Currency collapses are associated with permanent output losses of about 6 percent of GDP, on average, though the drop tends to appear beforehand, the Basel, Switzerland-based BIS said in its quarterly review yesterday.
“This suggests that it may not be the currency collapse that reduces output, but rather the factors that led to the depreciation,” Camilo E. Tovar wrote in the study. “To gain a full understanding of the implications of currency collapses on economic activity it is important to carefully examine the full circle of events surrounding the episode.” (How about the utter destruction of savings and the impoverishment of millions? That has a dampening effect as I recall from the stories that my grandparents told. – Jesse)

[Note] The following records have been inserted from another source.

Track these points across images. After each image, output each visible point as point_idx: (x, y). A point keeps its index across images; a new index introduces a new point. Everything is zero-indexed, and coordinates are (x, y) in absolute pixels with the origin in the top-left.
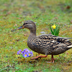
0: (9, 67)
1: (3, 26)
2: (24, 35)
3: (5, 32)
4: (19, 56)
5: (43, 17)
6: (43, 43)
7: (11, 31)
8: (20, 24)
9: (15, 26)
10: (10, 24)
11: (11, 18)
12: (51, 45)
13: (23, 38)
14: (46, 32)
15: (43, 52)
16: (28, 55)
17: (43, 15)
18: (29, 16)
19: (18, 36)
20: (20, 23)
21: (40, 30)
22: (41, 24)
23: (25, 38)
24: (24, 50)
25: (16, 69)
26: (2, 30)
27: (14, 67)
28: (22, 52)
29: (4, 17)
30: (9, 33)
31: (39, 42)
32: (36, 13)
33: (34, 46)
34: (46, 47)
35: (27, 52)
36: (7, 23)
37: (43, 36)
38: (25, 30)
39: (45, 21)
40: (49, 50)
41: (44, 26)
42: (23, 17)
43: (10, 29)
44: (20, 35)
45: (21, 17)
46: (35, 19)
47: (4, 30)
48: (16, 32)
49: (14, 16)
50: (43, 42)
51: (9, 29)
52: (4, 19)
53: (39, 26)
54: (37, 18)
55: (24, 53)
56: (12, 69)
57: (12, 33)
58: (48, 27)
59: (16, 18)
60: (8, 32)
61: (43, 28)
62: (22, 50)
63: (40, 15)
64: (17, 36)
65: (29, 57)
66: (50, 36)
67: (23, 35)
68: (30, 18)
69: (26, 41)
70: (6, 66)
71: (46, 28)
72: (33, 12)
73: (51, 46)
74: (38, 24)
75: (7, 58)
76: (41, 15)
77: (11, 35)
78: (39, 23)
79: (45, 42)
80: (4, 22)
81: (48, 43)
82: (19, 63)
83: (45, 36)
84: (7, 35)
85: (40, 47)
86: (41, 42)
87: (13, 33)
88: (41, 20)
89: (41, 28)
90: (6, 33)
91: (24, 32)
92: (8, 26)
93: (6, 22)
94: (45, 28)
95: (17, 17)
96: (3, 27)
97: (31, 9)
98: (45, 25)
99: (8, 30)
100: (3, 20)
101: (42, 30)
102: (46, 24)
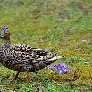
0: (38, 86)
1: (33, 31)
2: (60, 45)
3: (34, 40)
4: (52, 71)
5: (85, 20)
6: (20, 57)
7: (43, 39)
8: (55, 30)
9: (47, 32)
10: (42, 30)
11: (43, 21)
12: (30, 59)
13: (58, 48)
14: (89, 41)
15: (18, 68)
16: (63, 71)
17: (85, 18)
18: (67, 19)
19: (52, 46)
20: (55, 28)
21: (80, 38)
22: (82, 30)
23: (60, 48)
24: (58, 64)
25: (47, 89)
26: (31, 37)
27: (45, 86)
28: (56, 66)
29: (34, 20)
30: (39, 42)
31: (15, 55)
32: (76, 15)
33: (8, 59)
34: (23, 62)
35: (63, 66)
36: (38, 28)
37: (19, 47)
38: (61, 38)
39: (88, 26)
40: (27, 65)
41: (86, 33)
42: (58, 20)
43: (42, 35)
44: (54, 44)
45: (56, 20)
46: (75, 24)
47: (33, 37)
48: (49, 41)
49: (47, 18)
50: (20, 55)
51: (40, 35)
52: (34, 22)
53: (80, 32)
54: (77, 22)
55: (59, 69)
56: (43, 89)
57: (43, 41)
58: (91, 34)
59: (49, 22)
60: (38, 40)
61: (85, 35)
62: (56, 64)
63: (81, 17)
64: (50, 45)
65: (65, 73)
66: (28, 47)
67: (58, 44)
68: (68, 22)
69: (62, 52)
70: (35, 85)
71: (89, 35)
72: (73, 13)
73: (30, 61)
74: (79, 30)
75: (36, 74)
76: (83, 19)
77: (42, 44)
78: (79, 28)
79: (22, 55)
80: (34, 27)
81: (26, 56)
82: (51, 81)
83: (22, 47)
84: (37, 43)
85: (16, 61)
86: (17, 55)
87: (45, 42)
88: (83, 24)
89: (82, 35)
90: (36, 41)
91: (60, 40)
92: (39, 31)
93: (36, 27)
94: (87, 35)
95: (50, 20)
96: (32, 33)
97: (69, 9)
98: (88, 32)
99: (38, 37)
100: (32, 24)
101: (83, 37)
102: (89, 30)
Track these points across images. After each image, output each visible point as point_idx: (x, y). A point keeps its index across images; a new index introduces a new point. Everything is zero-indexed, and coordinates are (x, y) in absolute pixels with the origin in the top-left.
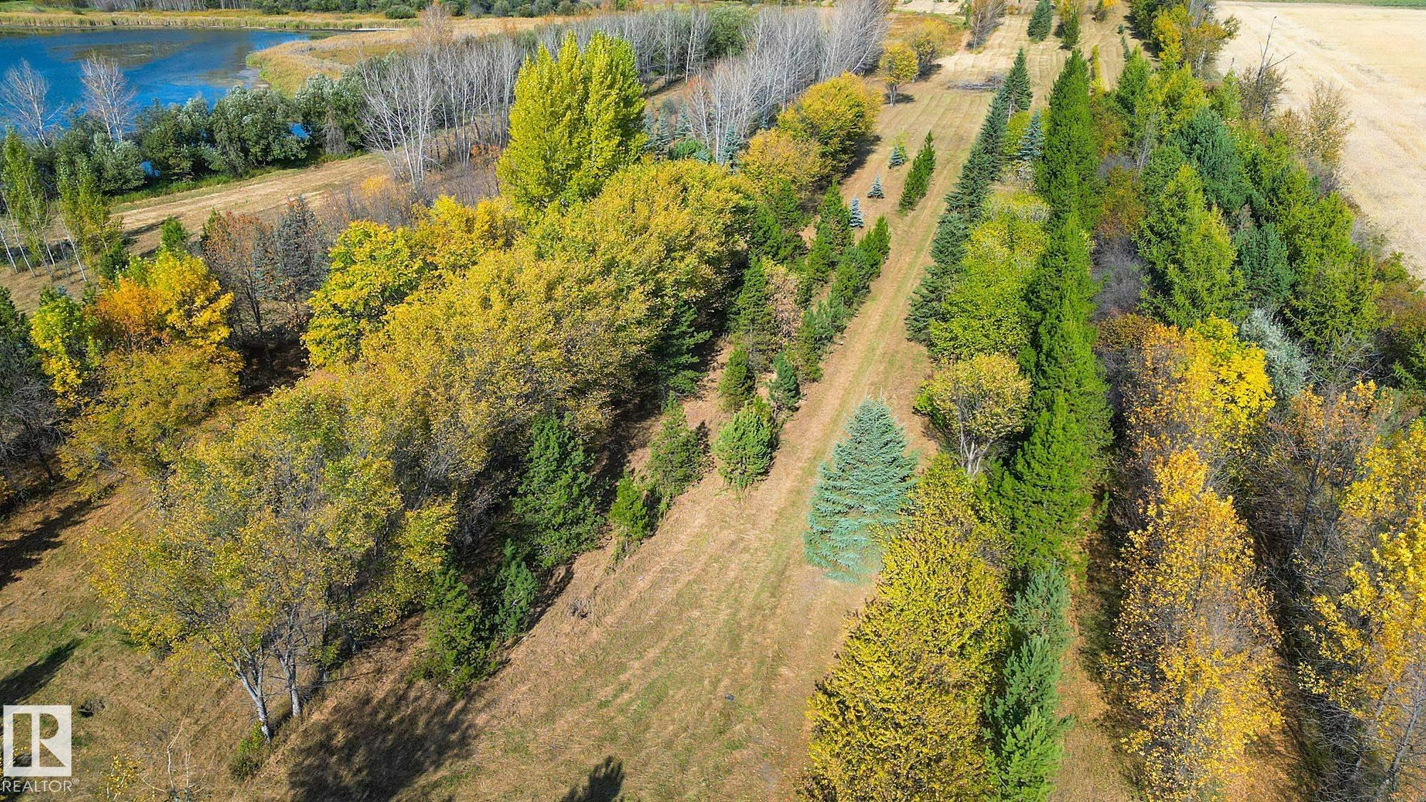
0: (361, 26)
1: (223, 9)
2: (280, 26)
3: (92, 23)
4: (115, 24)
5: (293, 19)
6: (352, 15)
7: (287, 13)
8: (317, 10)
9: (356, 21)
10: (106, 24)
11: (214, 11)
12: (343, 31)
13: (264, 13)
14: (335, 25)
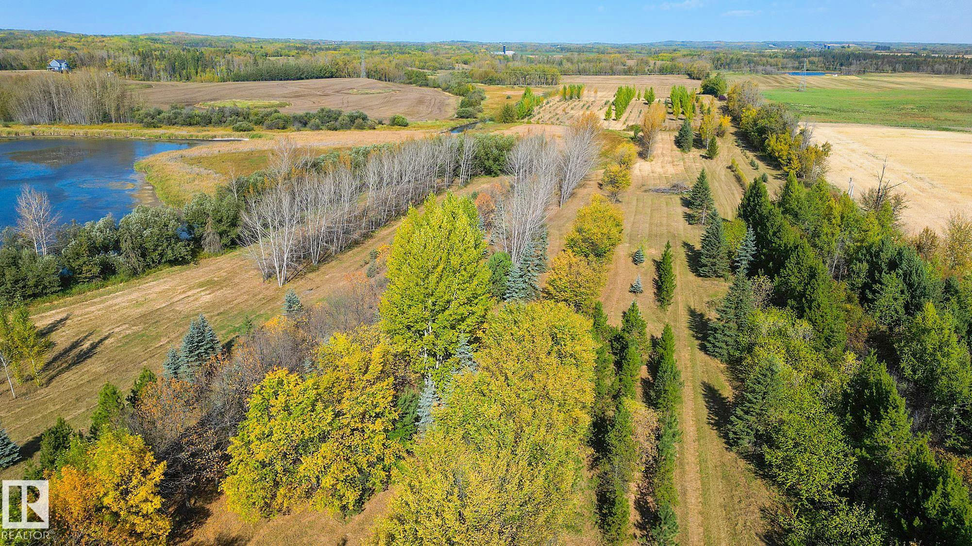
0: (215, 137)
1: (114, 123)
2: (156, 137)
3: (16, 134)
4: (33, 134)
5: (166, 131)
6: (209, 129)
7: (161, 127)
8: (182, 125)
9: (211, 133)
10: (26, 135)
11: (108, 125)
12: (203, 140)
13: (144, 126)
14: (197, 136)
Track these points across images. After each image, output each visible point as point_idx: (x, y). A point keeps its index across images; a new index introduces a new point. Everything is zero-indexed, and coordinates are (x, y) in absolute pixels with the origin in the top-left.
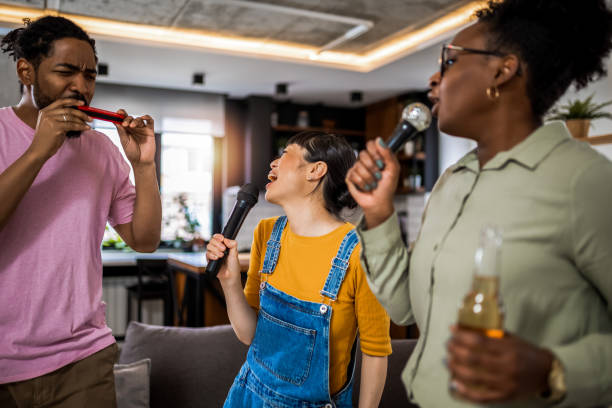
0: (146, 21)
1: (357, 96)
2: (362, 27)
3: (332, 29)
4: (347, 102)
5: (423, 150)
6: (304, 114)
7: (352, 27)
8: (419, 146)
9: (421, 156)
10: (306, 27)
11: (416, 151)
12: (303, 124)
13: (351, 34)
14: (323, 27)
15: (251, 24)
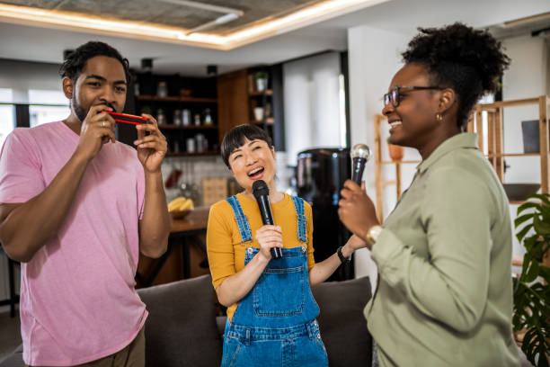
0: (30, 4)
1: (212, 68)
2: (232, 15)
3: (206, 16)
4: (204, 73)
5: (271, 115)
6: (162, 84)
7: (223, 14)
8: (268, 113)
9: (270, 121)
10: (182, 13)
11: (265, 117)
12: (162, 94)
13: (221, 20)
14: (198, 14)
15: (132, 10)
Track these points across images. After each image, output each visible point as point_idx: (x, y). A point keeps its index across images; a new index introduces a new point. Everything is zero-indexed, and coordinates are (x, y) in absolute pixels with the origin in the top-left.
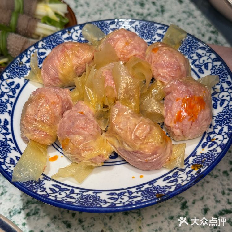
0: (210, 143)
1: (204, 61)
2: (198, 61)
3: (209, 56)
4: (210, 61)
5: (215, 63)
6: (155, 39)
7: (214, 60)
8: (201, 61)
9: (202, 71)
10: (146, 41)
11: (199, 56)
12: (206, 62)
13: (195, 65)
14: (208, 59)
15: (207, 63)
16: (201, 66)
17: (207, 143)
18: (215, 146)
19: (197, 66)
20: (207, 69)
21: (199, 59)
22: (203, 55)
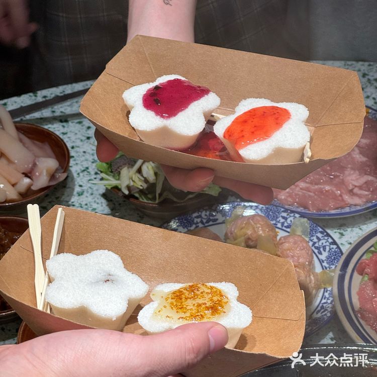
0: (323, 310)
1: (322, 244)
2: (317, 243)
3: (327, 240)
4: (328, 244)
5: (332, 246)
6: (280, 220)
7: (331, 243)
8: (320, 244)
9: (321, 252)
10: (272, 222)
11: (319, 239)
12: (324, 244)
13: (315, 247)
14: (326, 242)
15: (325, 246)
16: (320, 248)
17: (321, 310)
18: (326, 312)
19: (317, 248)
20: (325, 251)
21: (319, 242)
22: (322, 238)
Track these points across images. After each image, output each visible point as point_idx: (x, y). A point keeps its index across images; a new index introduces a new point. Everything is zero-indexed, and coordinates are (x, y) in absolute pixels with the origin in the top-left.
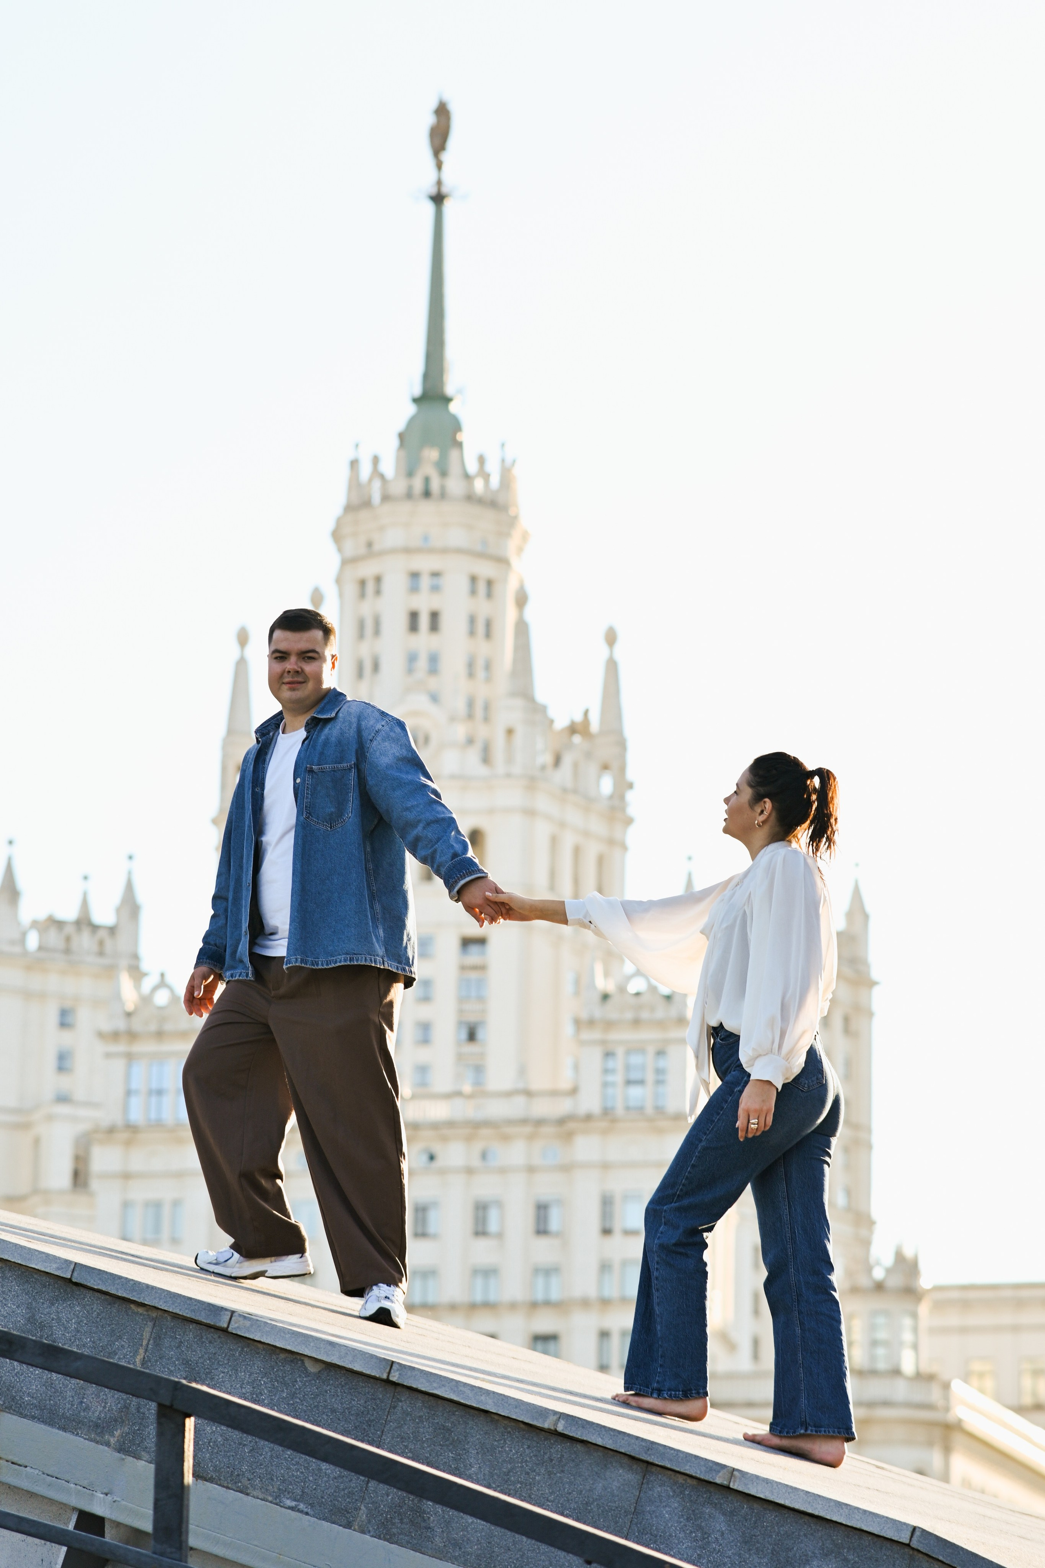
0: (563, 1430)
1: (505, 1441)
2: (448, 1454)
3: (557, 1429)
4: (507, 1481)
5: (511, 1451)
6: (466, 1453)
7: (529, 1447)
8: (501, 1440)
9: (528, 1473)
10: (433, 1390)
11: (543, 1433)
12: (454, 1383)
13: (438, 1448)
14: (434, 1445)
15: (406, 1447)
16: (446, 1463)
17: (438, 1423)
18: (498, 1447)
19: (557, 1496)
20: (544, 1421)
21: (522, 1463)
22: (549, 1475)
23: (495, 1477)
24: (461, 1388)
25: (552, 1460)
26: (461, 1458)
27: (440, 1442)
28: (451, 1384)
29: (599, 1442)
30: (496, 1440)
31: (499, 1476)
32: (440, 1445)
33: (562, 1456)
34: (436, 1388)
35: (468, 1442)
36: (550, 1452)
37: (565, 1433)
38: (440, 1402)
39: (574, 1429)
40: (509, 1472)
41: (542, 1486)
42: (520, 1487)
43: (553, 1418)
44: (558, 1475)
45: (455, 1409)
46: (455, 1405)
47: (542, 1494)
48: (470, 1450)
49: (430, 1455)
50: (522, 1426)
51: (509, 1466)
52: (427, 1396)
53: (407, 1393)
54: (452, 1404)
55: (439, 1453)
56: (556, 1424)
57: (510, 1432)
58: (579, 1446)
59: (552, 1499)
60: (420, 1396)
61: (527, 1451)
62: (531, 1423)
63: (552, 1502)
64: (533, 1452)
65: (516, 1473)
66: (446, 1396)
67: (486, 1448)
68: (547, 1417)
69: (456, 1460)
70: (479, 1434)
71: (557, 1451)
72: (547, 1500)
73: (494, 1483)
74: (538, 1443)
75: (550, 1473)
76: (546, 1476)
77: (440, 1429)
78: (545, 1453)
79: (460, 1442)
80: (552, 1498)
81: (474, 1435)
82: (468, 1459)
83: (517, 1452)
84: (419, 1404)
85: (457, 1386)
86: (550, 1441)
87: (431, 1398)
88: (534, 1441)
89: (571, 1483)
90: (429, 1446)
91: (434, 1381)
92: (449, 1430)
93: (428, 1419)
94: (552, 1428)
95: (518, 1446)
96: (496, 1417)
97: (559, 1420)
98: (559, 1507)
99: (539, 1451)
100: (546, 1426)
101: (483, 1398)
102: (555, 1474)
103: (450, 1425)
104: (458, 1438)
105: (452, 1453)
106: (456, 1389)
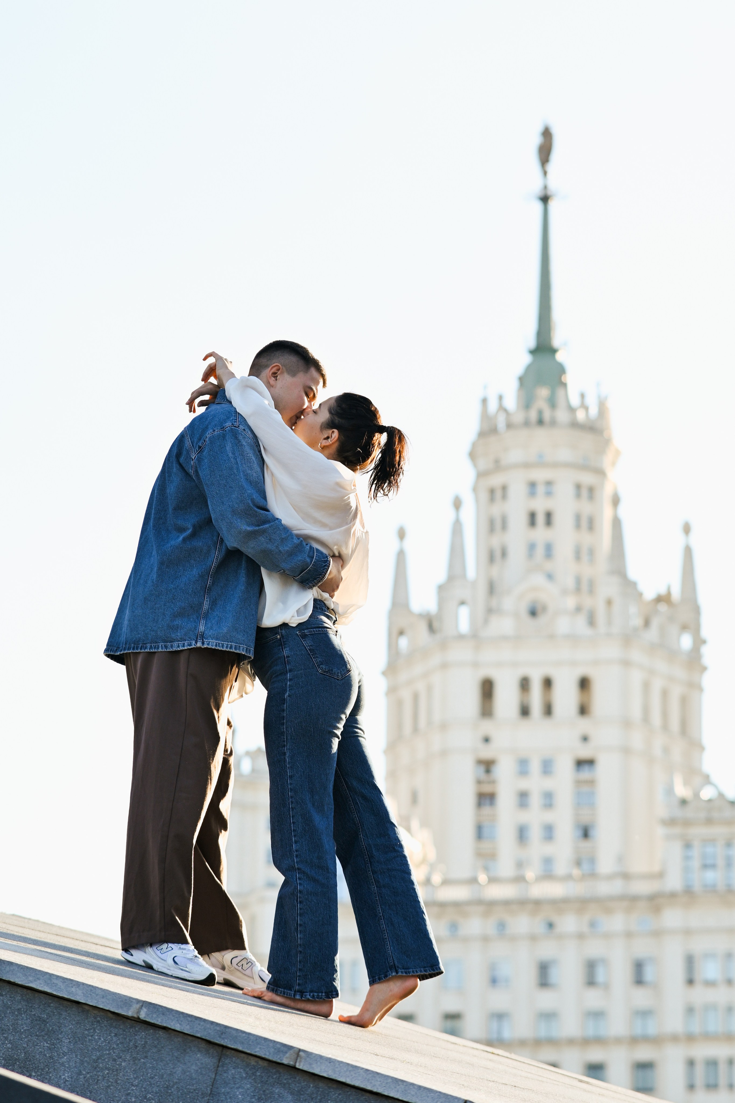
0: (145, 1017)
1: (94, 1030)
2: (44, 1043)
3: (140, 1017)
4: (96, 1068)
5: (100, 1039)
6: (59, 1042)
7: (116, 1035)
8: (91, 1029)
9: (114, 1060)
10: (29, 983)
11: (129, 1021)
12: (48, 976)
13: (34, 1038)
14: (31, 1036)
15: (6, 1038)
16: (41, 1052)
17: (35, 1015)
18: (88, 1036)
19: (141, 1079)
20: (128, 1009)
21: (109, 1050)
22: (134, 1061)
23: (86, 1064)
24: (55, 981)
25: (136, 1047)
26: (55, 1047)
27: (36, 1033)
28: (45, 977)
29: (178, 1028)
30: (86, 1030)
31: (88, 1063)
32: (37, 1035)
33: (146, 1042)
34: (31, 982)
35: (62, 1032)
36: (135, 1039)
37: (147, 1020)
38: (37, 994)
39: (155, 1016)
40: (98, 1059)
41: (127, 1072)
42: (108, 1073)
43: (136, 1006)
44: (142, 1060)
45: (50, 1001)
46: (51, 997)
47: (127, 1079)
48: (64, 1040)
49: (27, 1046)
50: (110, 1015)
51: (98, 1054)
52: (25, 990)
53: (7, 987)
54: (48, 996)
55: (35, 1043)
56: (138, 1012)
57: (99, 1021)
58: (161, 1032)
59: (137, 1084)
60: (19, 990)
61: (115, 1039)
62: (116, 1011)
63: (137, 1086)
64: (119, 1039)
65: (104, 1060)
66: (40, 989)
67: (78, 1037)
68: (131, 1006)
69: (50, 1049)
70: (72, 1024)
71: (141, 1038)
72: (132, 1085)
73: (84, 1070)
74: (124, 1031)
75: (135, 1059)
76: (131, 1062)
77: (36, 1020)
78: (131, 1041)
79: (54, 1032)
80: (136, 1082)
81: (67, 1025)
82: (61, 1048)
83: (105, 1041)
84: (18, 998)
85: (50, 979)
86: (135, 1029)
87: (29, 991)
88: (121, 1029)
89: (153, 1068)
90: (26, 1037)
91: (30, 975)
92: (44, 1021)
93: (26, 1011)
94: (135, 1016)
95: (106, 1034)
96: (87, 1007)
97: (141, 1008)
98: (142, 1091)
99: (125, 1039)
100: (130, 1014)
101: (73, 989)
102: (139, 1060)
103: (46, 1016)
104: (53, 1028)
105: (47, 1043)
106: (49, 982)
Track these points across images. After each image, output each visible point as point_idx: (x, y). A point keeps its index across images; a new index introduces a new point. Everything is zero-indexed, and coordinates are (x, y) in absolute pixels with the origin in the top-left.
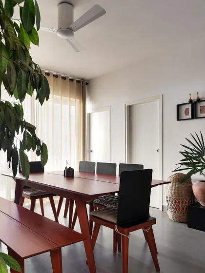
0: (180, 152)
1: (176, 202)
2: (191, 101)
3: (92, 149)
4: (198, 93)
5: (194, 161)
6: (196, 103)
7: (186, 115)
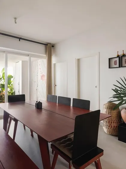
0: (112, 89)
1: (109, 122)
2: (118, 56)
3: (57, 84)
4: (123, 51)
5: (122, 95)
6: (122, 57)
7: (115, 65)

The positive effects of a weaker currency on GDP, including making local products cheaper than imported goods, may outweigh the negative ones, such as rising inflation. Currency collapses occur when the annual exchange rate drops by about 22 percent, according to the BIS, which identified 79 such episodes, “more commonly in Africa than in Asia or Latin America,” since 1960, Tovar said.
“They also occurred under all types of currency regimes, except possible floating-exchange-rate regimes, where there are simply too few observations to obtain meaningful estimates,” the BIS said.
Economic Contraction
The euro tumbled about 20 percent against the dollar between Nov. 25, 2009, and last week as investor concern over record budget deficits in countries including Greece spurred speculation the 16-nation currency union may split. The European Union in May crafted a 750 billion-euro ($908 billion) rescue package to stem the crisis.
Greece’s economy will contract 3.9 percent this year and 1.2 percent in 2011, after shrinking 2 percent in 2009, according to the median of eight economist estimates compiled by Bloomberg. The euro-region will expand by 1.1 percent this year and 1.5 percent in 2011, after falling 4.1 percent last year, median forecasts show.
Hans-Werner Sinn, president of Germany’s Ifo economic institute, said on June 3 that it would be best for Greece to leave the euro instead of implementing an austerity program to reduce its deficit. Greek Prime Minister George Papandreou pledged budget cuts worth almost 14 percent of GDP to bring the deficit within the EU limit of 3 percent by the end of 2014.
“The real solution for Greece would be to leave the euro followed by a depreciation” of the new currency, Sinn said in an interview at a conference in Interlaken, Switzerland.
Growth May ‘Dominate’
European Central Bank Executive Board member Lorenzo Bini Smaghi said on May 28 that there are “no alternatives” for Greece beyond following the austerity program.
“Before drawing policy conclusions we should emphasise that these results are subject to a number of caveats,” the BIS said in the report. “Most importantly, the analysis does not address the reasons why currency collapses occur in the first place. Our analysis also has little to say about the mechanisms involved after the currency collapse takes place. While we cannot disentangle the various factors, our results do suggest that expansionary mechanisms tend to dominate.”